Usai Diperiksa Sebagai Tersangka, Richard Lee Tidak Ditahan Polisi

Teks Foto: Kombes Pol Reonald Simanjuntak (kiri) dan Dokter Richard Lee (Kanan)

Linktodaynews.id - Jakarta

Kasubbid Penmas Polda Metro Jaya, Kombes Pol Reonald Simanjuntak mengatakan penyidik belum menahan Dokter Richard Lee usai diperiksa sebagai tersangka kasus dugaan pelanggaran di bidang kesehatan dan perlindungan konsumen, pada Rabu (7/1/2026).
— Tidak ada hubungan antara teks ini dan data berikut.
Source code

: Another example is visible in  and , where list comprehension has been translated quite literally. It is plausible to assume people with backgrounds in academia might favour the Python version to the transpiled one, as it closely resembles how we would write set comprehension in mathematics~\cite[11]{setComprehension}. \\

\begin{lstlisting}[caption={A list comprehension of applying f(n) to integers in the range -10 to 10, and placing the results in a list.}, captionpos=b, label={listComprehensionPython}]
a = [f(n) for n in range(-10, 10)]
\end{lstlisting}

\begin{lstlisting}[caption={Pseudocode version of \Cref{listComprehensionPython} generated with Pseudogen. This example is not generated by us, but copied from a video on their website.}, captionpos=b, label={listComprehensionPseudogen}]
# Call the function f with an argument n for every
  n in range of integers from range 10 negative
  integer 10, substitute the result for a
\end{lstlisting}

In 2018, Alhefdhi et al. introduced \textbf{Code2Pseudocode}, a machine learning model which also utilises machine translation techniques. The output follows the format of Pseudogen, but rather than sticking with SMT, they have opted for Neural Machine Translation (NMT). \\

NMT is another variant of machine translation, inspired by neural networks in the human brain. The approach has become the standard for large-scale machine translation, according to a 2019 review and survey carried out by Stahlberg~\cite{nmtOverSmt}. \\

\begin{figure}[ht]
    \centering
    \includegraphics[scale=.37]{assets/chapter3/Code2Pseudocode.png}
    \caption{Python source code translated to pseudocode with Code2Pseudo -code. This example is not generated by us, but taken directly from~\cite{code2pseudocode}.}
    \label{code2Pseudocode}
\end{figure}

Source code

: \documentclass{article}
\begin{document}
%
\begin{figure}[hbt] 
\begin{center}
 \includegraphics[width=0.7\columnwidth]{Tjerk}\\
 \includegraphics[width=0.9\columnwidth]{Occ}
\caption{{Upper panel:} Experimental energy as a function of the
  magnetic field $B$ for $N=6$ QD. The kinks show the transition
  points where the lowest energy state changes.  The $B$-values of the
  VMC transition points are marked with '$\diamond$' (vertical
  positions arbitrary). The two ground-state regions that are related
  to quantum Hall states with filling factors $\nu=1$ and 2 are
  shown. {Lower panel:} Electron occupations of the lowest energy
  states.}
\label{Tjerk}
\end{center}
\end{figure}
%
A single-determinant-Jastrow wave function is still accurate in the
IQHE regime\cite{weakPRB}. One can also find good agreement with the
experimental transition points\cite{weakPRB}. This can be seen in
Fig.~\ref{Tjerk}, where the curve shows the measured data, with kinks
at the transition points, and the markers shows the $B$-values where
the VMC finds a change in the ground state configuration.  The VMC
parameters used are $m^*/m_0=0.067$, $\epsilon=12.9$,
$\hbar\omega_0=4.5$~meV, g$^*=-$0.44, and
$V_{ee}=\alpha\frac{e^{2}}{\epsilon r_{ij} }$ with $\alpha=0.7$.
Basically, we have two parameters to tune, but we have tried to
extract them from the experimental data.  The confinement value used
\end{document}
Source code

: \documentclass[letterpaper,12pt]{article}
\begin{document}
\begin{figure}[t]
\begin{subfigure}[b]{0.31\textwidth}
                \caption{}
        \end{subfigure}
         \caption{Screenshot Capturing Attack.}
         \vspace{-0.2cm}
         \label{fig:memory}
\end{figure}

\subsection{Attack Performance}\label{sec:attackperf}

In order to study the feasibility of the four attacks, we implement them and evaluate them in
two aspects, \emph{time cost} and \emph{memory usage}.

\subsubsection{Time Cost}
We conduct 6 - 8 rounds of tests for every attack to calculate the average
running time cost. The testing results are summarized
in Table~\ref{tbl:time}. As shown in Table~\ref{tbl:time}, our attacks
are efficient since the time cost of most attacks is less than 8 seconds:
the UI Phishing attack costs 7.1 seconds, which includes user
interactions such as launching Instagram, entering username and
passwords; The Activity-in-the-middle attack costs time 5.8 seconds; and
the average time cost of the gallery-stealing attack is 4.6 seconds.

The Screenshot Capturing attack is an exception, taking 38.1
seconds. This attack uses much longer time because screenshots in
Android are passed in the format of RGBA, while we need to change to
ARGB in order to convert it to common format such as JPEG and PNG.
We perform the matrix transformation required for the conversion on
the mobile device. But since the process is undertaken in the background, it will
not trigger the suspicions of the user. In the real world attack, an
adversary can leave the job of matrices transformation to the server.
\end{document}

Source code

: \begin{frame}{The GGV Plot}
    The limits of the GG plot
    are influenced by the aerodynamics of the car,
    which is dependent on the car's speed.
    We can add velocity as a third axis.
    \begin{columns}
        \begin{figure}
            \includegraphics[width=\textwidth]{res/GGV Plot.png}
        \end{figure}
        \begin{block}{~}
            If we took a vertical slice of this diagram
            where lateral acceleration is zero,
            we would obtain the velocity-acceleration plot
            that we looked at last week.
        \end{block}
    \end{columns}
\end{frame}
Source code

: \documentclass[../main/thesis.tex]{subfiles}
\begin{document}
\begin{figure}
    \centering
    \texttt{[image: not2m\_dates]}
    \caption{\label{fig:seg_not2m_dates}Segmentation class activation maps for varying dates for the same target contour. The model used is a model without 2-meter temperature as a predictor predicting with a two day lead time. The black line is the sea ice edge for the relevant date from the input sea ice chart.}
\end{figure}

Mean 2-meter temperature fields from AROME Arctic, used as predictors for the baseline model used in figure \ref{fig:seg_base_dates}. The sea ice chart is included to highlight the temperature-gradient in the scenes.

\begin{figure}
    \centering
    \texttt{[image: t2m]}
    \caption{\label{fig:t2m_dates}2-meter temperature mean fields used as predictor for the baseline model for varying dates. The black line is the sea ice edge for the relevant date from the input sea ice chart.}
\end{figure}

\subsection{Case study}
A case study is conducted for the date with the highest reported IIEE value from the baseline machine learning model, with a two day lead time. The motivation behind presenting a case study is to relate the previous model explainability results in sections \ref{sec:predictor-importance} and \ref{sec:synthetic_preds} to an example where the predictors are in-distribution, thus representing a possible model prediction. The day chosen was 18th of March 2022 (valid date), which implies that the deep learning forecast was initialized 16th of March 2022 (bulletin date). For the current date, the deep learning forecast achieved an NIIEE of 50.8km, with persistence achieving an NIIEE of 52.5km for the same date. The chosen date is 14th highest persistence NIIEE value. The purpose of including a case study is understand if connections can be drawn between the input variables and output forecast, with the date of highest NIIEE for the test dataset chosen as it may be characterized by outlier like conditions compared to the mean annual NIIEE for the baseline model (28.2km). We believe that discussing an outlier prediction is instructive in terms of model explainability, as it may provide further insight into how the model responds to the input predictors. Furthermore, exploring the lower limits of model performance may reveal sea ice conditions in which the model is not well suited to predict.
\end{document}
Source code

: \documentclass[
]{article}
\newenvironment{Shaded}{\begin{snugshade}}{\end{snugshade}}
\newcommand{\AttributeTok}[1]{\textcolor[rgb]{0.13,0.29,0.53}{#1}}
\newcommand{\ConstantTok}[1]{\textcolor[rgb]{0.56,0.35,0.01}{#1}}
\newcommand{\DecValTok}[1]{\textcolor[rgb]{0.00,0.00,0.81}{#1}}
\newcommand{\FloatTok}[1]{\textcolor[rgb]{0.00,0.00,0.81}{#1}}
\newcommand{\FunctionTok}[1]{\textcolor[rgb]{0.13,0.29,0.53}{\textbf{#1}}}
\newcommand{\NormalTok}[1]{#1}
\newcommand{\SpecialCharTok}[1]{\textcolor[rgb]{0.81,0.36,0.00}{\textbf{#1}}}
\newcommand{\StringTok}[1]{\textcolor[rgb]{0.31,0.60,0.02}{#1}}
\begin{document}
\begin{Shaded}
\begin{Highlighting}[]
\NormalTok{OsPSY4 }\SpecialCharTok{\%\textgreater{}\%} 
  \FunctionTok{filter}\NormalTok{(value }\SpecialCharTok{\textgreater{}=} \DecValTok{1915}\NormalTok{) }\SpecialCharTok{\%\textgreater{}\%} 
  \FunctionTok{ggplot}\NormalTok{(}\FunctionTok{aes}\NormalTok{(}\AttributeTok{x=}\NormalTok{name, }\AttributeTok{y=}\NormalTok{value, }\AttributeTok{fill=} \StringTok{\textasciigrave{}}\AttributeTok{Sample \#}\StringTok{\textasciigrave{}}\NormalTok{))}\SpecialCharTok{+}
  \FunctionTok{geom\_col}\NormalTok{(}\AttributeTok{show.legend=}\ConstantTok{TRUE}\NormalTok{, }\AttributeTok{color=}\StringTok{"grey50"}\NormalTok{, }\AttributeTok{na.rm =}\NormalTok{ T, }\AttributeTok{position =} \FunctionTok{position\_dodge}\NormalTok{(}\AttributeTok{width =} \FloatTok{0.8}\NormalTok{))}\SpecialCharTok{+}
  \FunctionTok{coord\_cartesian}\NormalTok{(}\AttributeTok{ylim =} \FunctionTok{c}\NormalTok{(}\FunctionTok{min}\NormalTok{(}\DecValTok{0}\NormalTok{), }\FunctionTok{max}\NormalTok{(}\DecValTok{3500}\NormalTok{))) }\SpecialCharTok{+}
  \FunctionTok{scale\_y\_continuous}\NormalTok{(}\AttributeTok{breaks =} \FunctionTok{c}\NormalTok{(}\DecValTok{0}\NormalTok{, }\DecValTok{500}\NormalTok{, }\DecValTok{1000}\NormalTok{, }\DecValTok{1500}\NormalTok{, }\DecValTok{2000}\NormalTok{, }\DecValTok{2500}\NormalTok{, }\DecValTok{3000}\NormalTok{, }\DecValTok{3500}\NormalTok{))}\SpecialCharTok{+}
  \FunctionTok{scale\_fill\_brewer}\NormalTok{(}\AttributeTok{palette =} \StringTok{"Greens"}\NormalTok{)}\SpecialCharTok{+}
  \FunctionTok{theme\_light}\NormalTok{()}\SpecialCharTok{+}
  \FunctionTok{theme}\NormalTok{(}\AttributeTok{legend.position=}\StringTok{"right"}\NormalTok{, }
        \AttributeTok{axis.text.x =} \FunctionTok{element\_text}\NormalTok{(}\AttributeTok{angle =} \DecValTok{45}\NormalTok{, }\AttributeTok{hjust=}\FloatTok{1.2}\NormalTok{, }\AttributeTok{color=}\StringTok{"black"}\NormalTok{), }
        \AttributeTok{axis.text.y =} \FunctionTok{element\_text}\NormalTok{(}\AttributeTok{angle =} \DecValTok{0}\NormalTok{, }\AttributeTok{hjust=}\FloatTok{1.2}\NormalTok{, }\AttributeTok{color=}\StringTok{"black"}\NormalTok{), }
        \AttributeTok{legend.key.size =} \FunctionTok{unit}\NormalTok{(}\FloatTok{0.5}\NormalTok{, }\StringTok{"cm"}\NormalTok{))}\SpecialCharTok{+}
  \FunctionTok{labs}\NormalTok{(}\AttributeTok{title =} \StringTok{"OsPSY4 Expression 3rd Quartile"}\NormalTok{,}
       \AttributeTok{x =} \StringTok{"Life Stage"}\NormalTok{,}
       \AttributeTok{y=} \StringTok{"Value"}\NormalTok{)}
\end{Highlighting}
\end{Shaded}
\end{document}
"Apakah sudah dilakukan penahanan? Maka belum dilakukan penahanan terhadap yang bersangkutan," kata Kombes Reonald dalam keterangannya, Kamis (8/1) dini hari.

Ia mengungkapkan alasan penyidik belum menahan dokter spesialis kecantikan itu, yakni lantaran yang bersangkutan dinilai kooperatif selama proses hukum berlangsung. 

"Karena penilaian dari penyidik hingga saat ini masih kooperatif, dan kapan pun diminta kehadirannya oleh penyidik, yang bersangkutan masih bersedia untuk hadir kapanpun oleh penyidik," jelasnya.

Sebagai informasi, Richard Lee menjalani pemeriksaan sebagai tersangka di Polda Metro Jaya, Rabu (7/1) kemarin.

Berdasarkan keterangan Kombes Reonald, Richard Lee tiba di Mapolda Metro Jaya pada Rabu siang sekitar pukul 13.00 WIB, dan menjelani pemeriksaan mulai pukul 14.00 WIB.

Namun, pemeriksaan terhadap Richard tak diselesaikan seluruhnya, karena pada Rabu malam tersangka mengeluh persoalan kesehatan.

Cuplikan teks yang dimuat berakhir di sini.